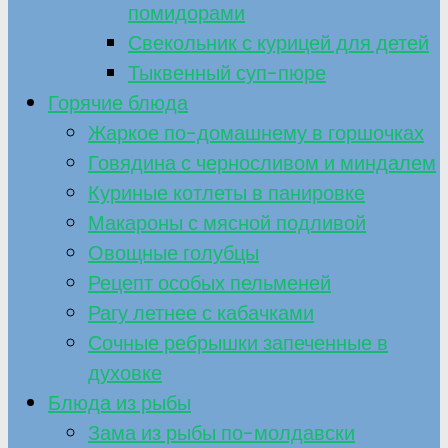
помидорами
Свекольник с курицей для детей
Тыквенный суп-пюре
Горячие блюда
Жаркое по-домашнему в горшочках
Говядина с черносливом и миндалем
Куриные котлеты в панировке
Макароны с мясной подливой
Овощные голубцы
Рецепт особых пельменей
Рагу летнее с кабачками
Сочные ребрышки запеченные в
духовке
Блюда из рыбы
Зама из рыбы по-молдавски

Problem statement:
Copy every line of text in the material above word for word, leaving out the pictures.

Response box:
помидорами
Свекольник с курицей для детей
Тыквенный суп-пюре
Горячие блюда
Жаркое по-домашнему в горшочках
Говядина с черносливом и миндалем
Куриные котлеты в панировке
Макароны с мясной подливой
Овощные голубцы
Рецепт особых пельменей
Рагу летнее с кабачками
Сочные ребрышки запеченные в
духовке
Блюда из рыбы
Зама из рыбы по-молдавски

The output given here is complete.